# 24" barrel too short for Ducks/Geese??



## Sloane Ranger

Guys.. 
I have a 24" advantage timber Benelli SuperNova that was a steady grip gun bought for turkeys. 
I bought an advantage timber comfortech stock for a SBE2/M2 and a cast/drop shim kit to be able to use it for wingshooting. (I do have a Beretta 686 SP 12ga. also) but the SN is for waterfowl. 
I have used the SN on a pheasant hunt where I let my dad use my SP and I got 5 and made 2 long shots with 2 3/4" no. 6 shot on pheasants. One was flying left to right and I knocked him down at 40 yds. I also knocked one down at 50+ yds that was flying straight away from me. So I know I can knock down birds with the short barrel. 

However, and here's where I need the help, I have made MANY shots on ducks and alot of geese while waterfowl hunting with both 3" and 3 1/2" No.2 remington steel shot and I cannot hit anything. We had geese all over us and I didn't knock down anything. 
I was using a factory 'Modified' choke and have switched in an 'IM' choke from the Silver Pigeon as the SNova only had Full, Mod and IC. 

Is my barrel just too short? I am frustrated. I am normally a decent shot. Should I try a $100 patternmaster choke? I may up to BB's for the gees but fear that they're too big for the ducks. 

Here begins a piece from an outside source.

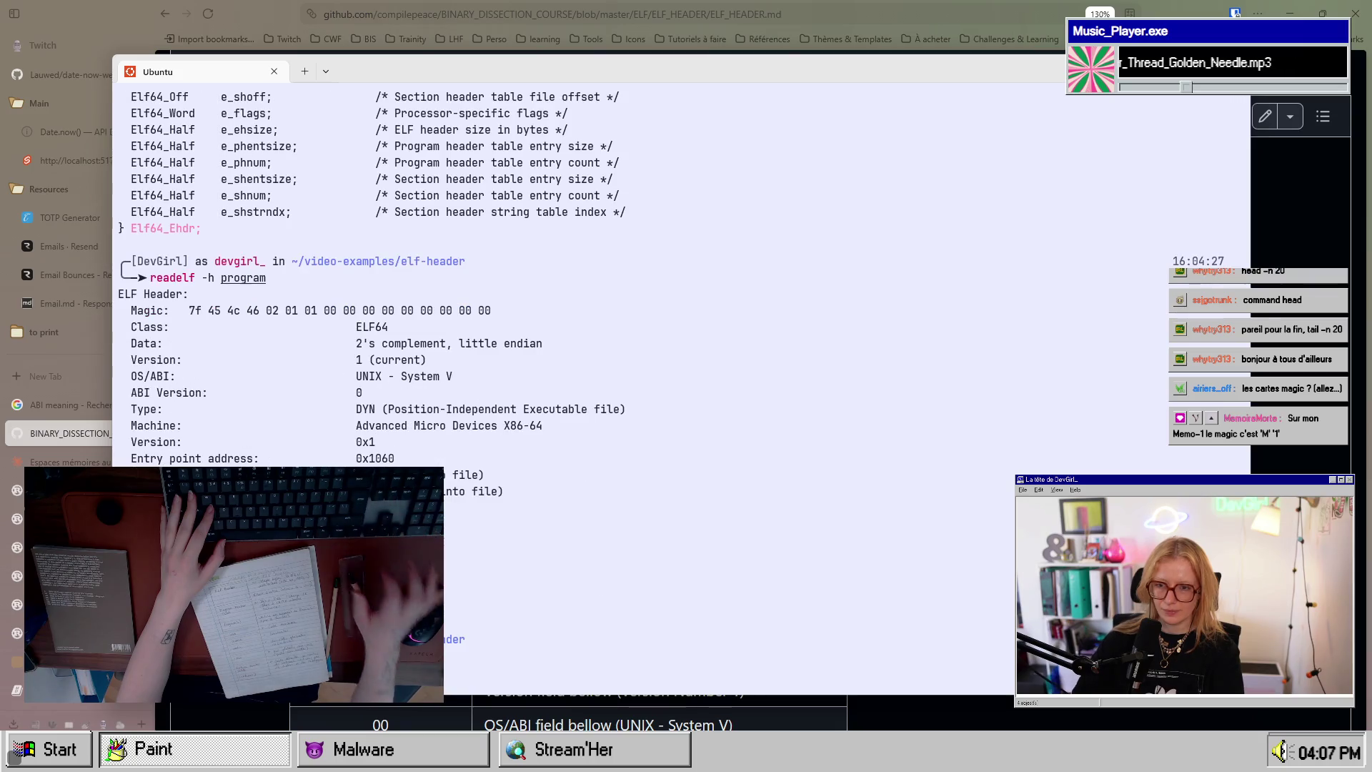
{"action": "scroll", "coordinate": [572, 357], "scroll_direction": "up", "scroll_amount": 3}
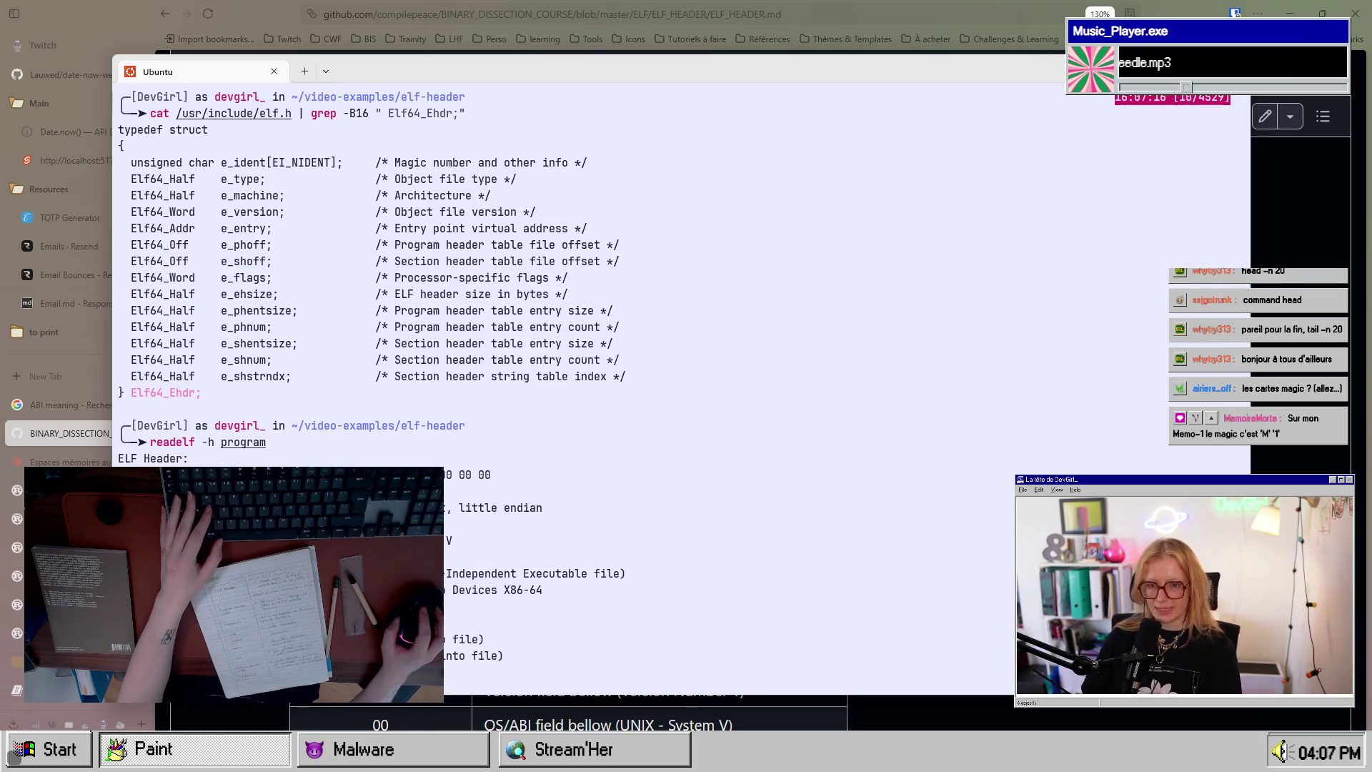
{"action": "scroll", "coordinate": [296, 407], "scroll_direction": "down", "scroll_amount": 3}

Even though we have decoys most of our shots are pass shooting over the decoys. 

Thanks, 

E


----------



## alphachief

Sloane Ranger said:


> Guys..
> I have a 24" advantage timber Benelli SuperNova that was a steady grip gun bought for turkeys.
> I bought an advantage timber comfortech stock for a SBE2/M2 and a cast/drop shim kit to be able to use it for wingshooting. (I do have a Beretta 686 SP 12ga. also) but the SN is for waterfowl.
> I have used the SN on a pheasant hunt where I let my dad use my SP and I got 5 and made 2 long shots with 2 3/4" no. 6 shot on pheasants. One was flying left to right and I knocked him down at 40 yds. I also knocked one down at 50+ yds that was flying straight away from me. So I know I can knock down birds with the short barrel.
> 
> However, and here's where I need the help, I have made MANY shots on ducks and alot of geese while waterfowl hunting with both 3" and 3 1/2" No.2 remington steel shot and I cannot hit anything. We had geese all over us and I didn't knock down anything.
> I was using a factory 'Modified' choke and have switched in an 'IM' choke from the Silver Pigeon as the SNova only had Full, Mod and IC.
> 
> Is my barrel just too short? I am frustrated. I am normally a decent shot. Should I try a $100 patternmaster choke? I may up to BB's for the gees but fear that they're too big for the ducks.
> 
> Even though we have decoys most of our shots are pass shooting over the decoys.
> 
> Thanks,
> 
> E



A little shorter than I would go out and buy for a duck gun...but if I already had it, I'd shoot it until I saw for myself that it didn't work with ducks.  The chokes will let you reach out and touch them...even with a shorter barrel.  I got a buddy who totes an old Model 12 12 Ga. with a 21 inch barrel and fixed IC choke into the beaver dam swamps.  Very few wood ducks make it by him!


----------



## Wild Turkey

It's the shooter and not the barrell length.
A longer barrell gives you a longer sight line between the front and back ends. Practice more and you can overcome a short barrell.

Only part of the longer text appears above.